Preimplantation genetic testing for aneuploidies (PGT - A) formerly known as preimplantation genetic screening (PGS) is a screening test used to check if genetic or chromosomal abnormalities are present in embryos created through IVF or ICSI before embryo is transferred.
Chromosomal aneuploidies are one of the major causes of infertility and maternal age-related lower pregnancy rate. PGT - A helps to shorten the time to a pregnancy by reducing the need of multiple IVF cycles. Transfer of euploid embryo results in higher pregnancy rates and live birth rates reducing miscarriage risk.
Following the process of egg retrieval and fertilization with the sperm via the ICSI or IVF procedure, the embryos are allowed to grow in the lab for upto 5 days.

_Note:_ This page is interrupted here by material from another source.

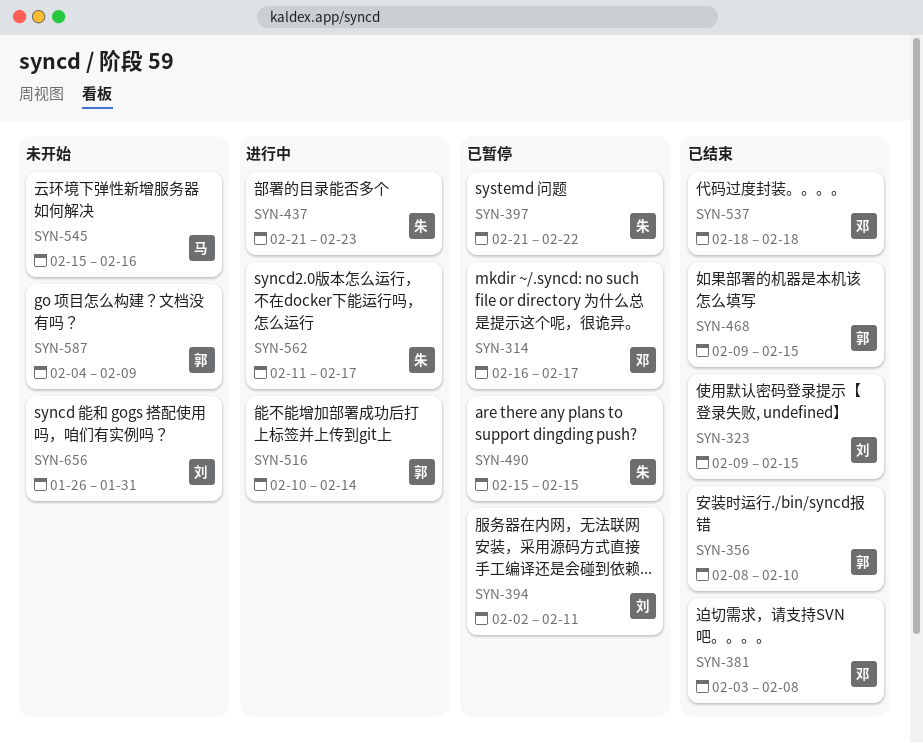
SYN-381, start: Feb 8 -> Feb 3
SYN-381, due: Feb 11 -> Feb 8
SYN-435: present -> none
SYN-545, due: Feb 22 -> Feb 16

A biopsy of a few cells from is taken and sent for genetic testing. Usually it takes few days for the results of the tests to be available, so all the biopsied embryos are frozen.
We will be able to identify the chromosomally normal embryos which will then be transferred into the uterus via a frozen embryo transfer cycle to achieve a healthy pregnancy.
The embryos with chromosomal abnormalities are discarded.
PGT - M is a procedure, which is used to identify genetic defects within embryos. It is used when one or both the parents have a known genetic disease or disorder that can result in genetic disease in the child or the couple already has an affected child, so that a healthy offspring can be born. This technique can be used to prevent certain genetic diseases or disorders from being passed on to the child.
Some of the couples that can benefit are: Carriers of chromosomal disorders, Sex linked genetic disorders and Single gene disorders.
PGT - M can be done for genetic disorders such as Duchenne muscular dystrophy, neurofibromatosis, sickle cell anemia, Leigh syndrome, retinoblastoma, hereditary inclusion body myopathy, cardiac disorders, and carriers of BRCA1.
We also have several pregnancies in couples carrying mutations for beta thalassemia.